Siang harinya, Aruna memberanikan diri mendatangi kantor tempat Rafka bekerja. Gedung tinggi berlapis kaca berdiri angkuh di pusat kota. Suasananya megah, dengan orang-orang bersetelan rapi lalu lalang. Aruna melangkah masuk dengan langkah ragu, gaun sederhananya terasa kontras dengan gemerlap para karyawan berpenampilan modis.

Ia menuju meja resepsionis. “Permisi, saya mencari Melani. Dia bagian dari tim marketing, bukan?”

Resepsionis menatapnya sebentar, lalu tersenyum. “Oh, Bu Melani ada di lantai 12. Apakah Anda sudah punya janji?”

Aruna menggenggam tasnya erat. “Belum. Tapi tolong sampaikan, Aruna ingin menemuinya.”

---

Lift berhenti di lantai 12. Aruna melangkah keluar, disambut pemandangan kantor yang modern. Karyawan-karyawan sibuk mengetik, beberapa menoleh sebentar ke arah wanita sederhana yang tiba-tiba muncul di antara mereka.

Dan di sana, duduk di meja besar dekat jendela, seorang wanita berdiri saat mendengar namanya dipanggil.

Melani.

Cantik. Itu kesan pertama Aruna. Rambut hitam panjang tergerai sempuerna, wajahnya tegas namun menawan, bibir merahnya melengkung membentuk senyum yang terasa menusuk. Busana kantornya elegan, penuh percaya diri.

“Oh... jadi ini Aruna,” ucap Melani begitu Aruna mendekat. Nada suaranya terdengar sopan, namun matanya menyimpan sesuatu yang lain.

Aruna berusaha tenang. “Ya. Aku ingin berbicara sebentar.”

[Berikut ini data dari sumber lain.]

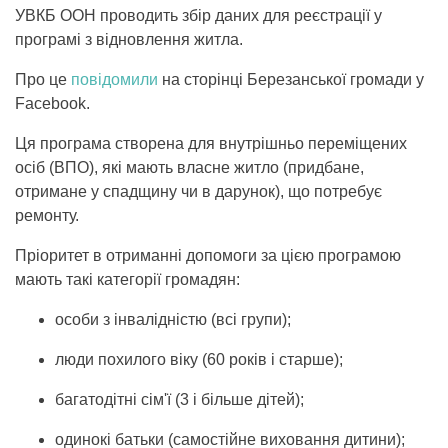
УВКБ ООН проводить збір даних для реєстрації у
програмі з відновлення житла.
Про це
повідомили
на сторінці Березанської громади у
Facebook.
Ця програма створена для внутрішньо переміщених
осіб (ВПО), які мають власне житло (придбане,
отримане у спадщину чи в дарунок), що потребує
ремонту.
Пріоритет в отриманні допомоги за цією програмою
мають такі категорії громадян:
особи з інвалідністю (всі групи);
люди похилого віку (60 років і старше);
багатодітні сім'ї (3 і більше дітей);
одинокі батьки (самостійне виховання дитини);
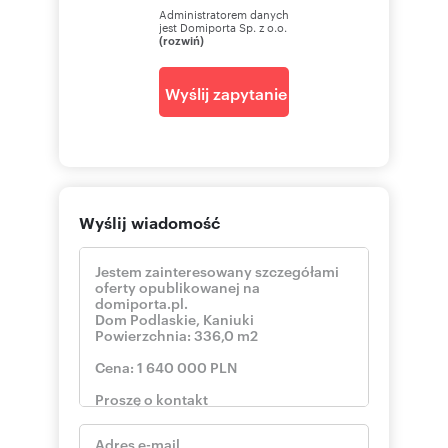
Administratorem danych
jest Domiporta Sp. z o.o.
(rozwiń)
Wyślij zapytanie
Wyślij wiadomość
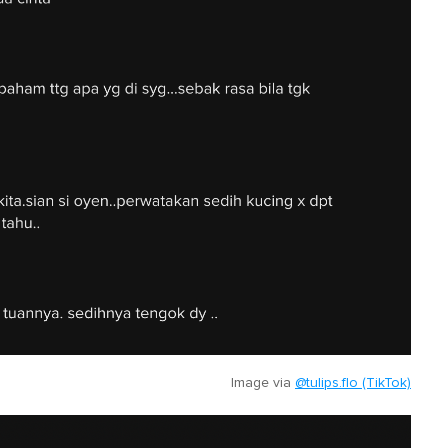
Image via
@tulips.flo (TikTok)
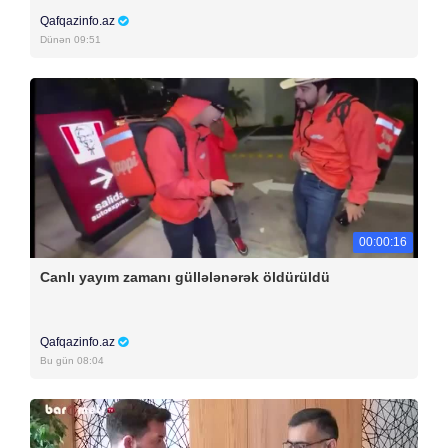
Qafqazinfo.az
Dünən 09:51
00:00:16
Canlı yayım zamanı güllələnərək öldürüldü
Qafqazinfo.az
Bu gün 08:04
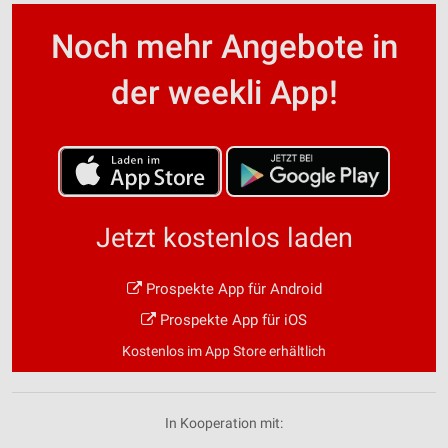
Noch mehr Angebote in
der weekli App!
Jetzt kostenlos laden
Prospekte App für Android
Prospekte App für iOS
Kostenlos im App Store erhältlich
In Kooperation mit:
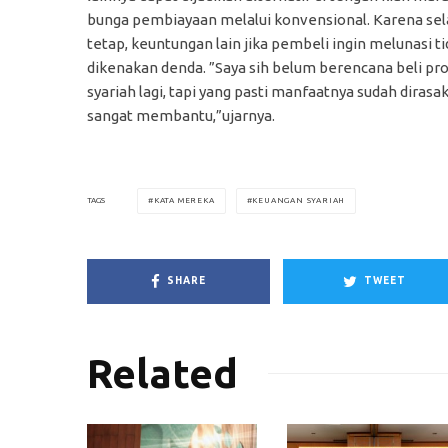
bunga pembiayaan melalui konvensional. Karena sel
tetap, keuntungan lain jika pembeli ingin melunasi t
dikenakan denda. ”Saya sih belum berencana beli pr
syariah lagi, tapi yang pasti manfaatnya sudah dirasa
sangat membantu,”ujarnya.
KATA MEREKA
KEUANGAN SYARIAH
TAGS
SHARE
TWEET
Related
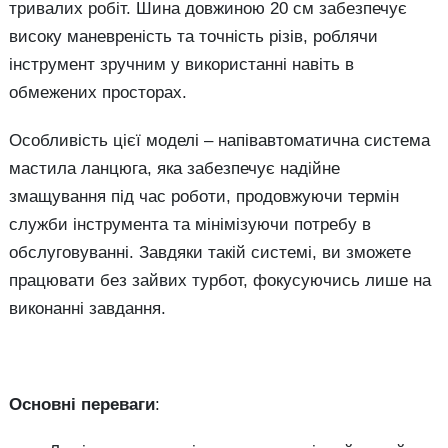
тривалих робіт. Шина довжиною 20 см забезпечує
високу маневреність та точність різів, роблячи
інструмент зручним у використанні навіть в
обмежених просторах.
Особливість цієї моделі – напівавтоматична система
мастила ланцюга, яка забезпечує надійне
змащування під час роботи, продовжуючи термін
служби інструмента та мінімізуючи потребу в
обслуговуванні. Завдяки такій системі, ви зможете
працювати без зайвих турбот, фокусуючись лише на
виконанні завдання.
Основні переваги
:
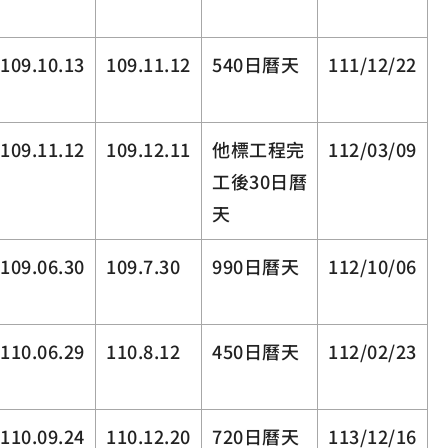
109.10.13
109.11.12
540日曆天
111/12/22
109.11.12
109.12.11
他標工程完
112/03/09
工後30日曆
天
109.06.30
109.7.30
990日曆天
112/10/06
110.06.29
110.8.12
450日曆天
112/02/23
110.09.24
110.12.20
720日曆天
113/12/16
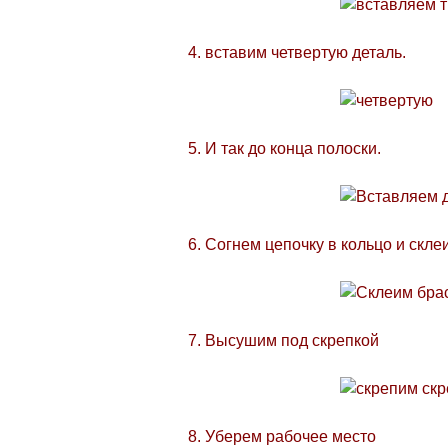
4. вставим четвертую деталь.
5. И так до конца полоски.
6. Согнем цепочку в кольцо и скле
7. Высушим под скрепкой
8. Уберем рабочее место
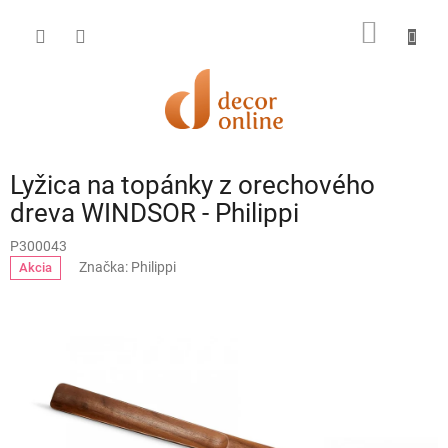
Prejsť
na
NÁKU
obsah
KOŠÍK
Lyžica na topánky z orechového
dreva WINDSOR - Philippi
P300043
Značka:
Philippi
Akcia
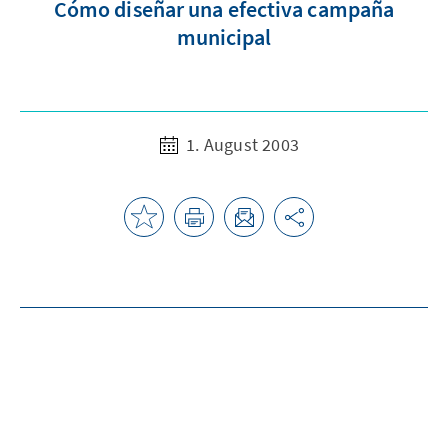
Cómo diseñar una efectiva campaña
municipal
1. August 2003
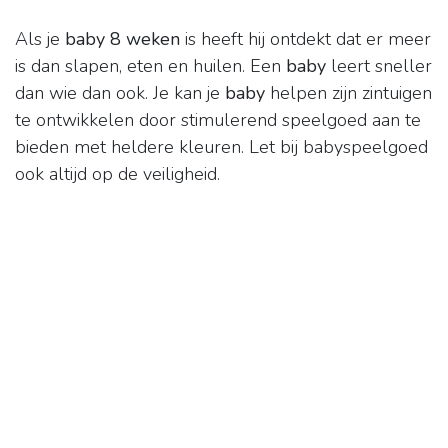
Als je
baby 8 weken
is heeft hij ontdekt dat er meer
is dan slapen, eten en huilen. Een
baby
leert sneller
dan wie dan ook. Je kan je
baby
helpen zijn zintuigen
te ontwikkelen door stimulerend speelgoed aan te
bieden met heldere kleuren. Let bij babyspeelgoed
ook altijd op de veiligheid.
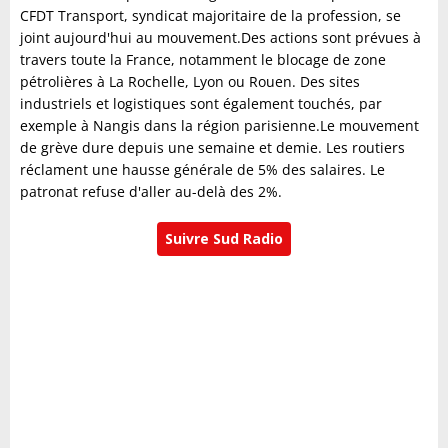
CFDT Transport, syndicat majoritaire de la profession, se
joint aujourd'hui au mouvement.Des actions sont prévues à
travers toute la France, notamment le blocage de zone
pétrolières à La Rochelle, Lyon ou Rouen. Des sites
industriels et logistiques sont également touchés, par
exemple à Nangis dans la région parisienne.Le mouvement
de grève dure depuis une semaine et demie. Les routiers
réclament une hausse générale de 5% des salaires. Le
patronat refuse d'aller au-delà des 2%.
Suivre Sud Radio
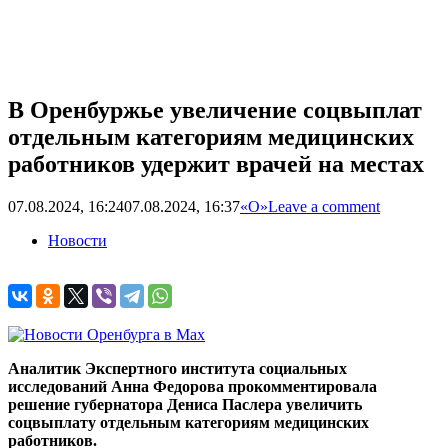
В Оренбуржье увеличение соцвыплат
отдельным категориям медицинских
работников удержит врачей на местах
07.08.2024, 16:24
07.08.2024, 16:37
«О»
Leave a comment
Новости
Аналитик Экспертного института социальных
исследований Анна Федорова прокомментировала
решение губернатора Дениса Паслера увеличить
соцвыплату отдельным категориям медицинских
работников.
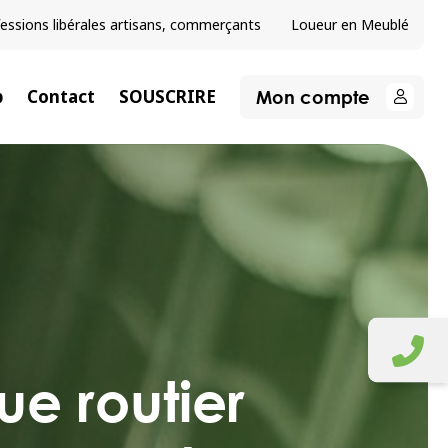
essions libérales artisans, commerçants
Loueur en Meublé
Mon compte
b
Contact
SOUSCRIRE
que routier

Melani menoleh ke rekan-rekannya. “Aku izin sebentar.” Ia lalu melangkah anggun ke ruang kecil di samping kantor, memberi isyarat agar Aruna mengikutinya.

---

Ruang itu sepi, hanya ada meja bundar dan dua kursi. Begitu pintu tertutup, Melani bersandar santai, menatap Aruna dari atas ke bawah.

“Jadi, istri sah itu akhirnya muncul,” katanya dengan senyum tipis.

Aruna menarik napas panjang. “Aku ingin tahu... apa sebenarnya hubunganmu dengan Rafka?”

Melani terkekeh kecil. “Pertanyaan yang menarik. Tapi bukankah kau seharusnya sudah tahu jawabannya?”

“Jawab saja.” Suara Aruna bergetar, tapi matanya tajam.

Melani mendekat, menatap langsung ke wajah Aruna. “Rafka pria luar biasa. Tampan, cerdas, sukses. Dan dia... terlalu berharga untuk disia-siakan oleh wanita yang tidak bisa mengimbanginya.”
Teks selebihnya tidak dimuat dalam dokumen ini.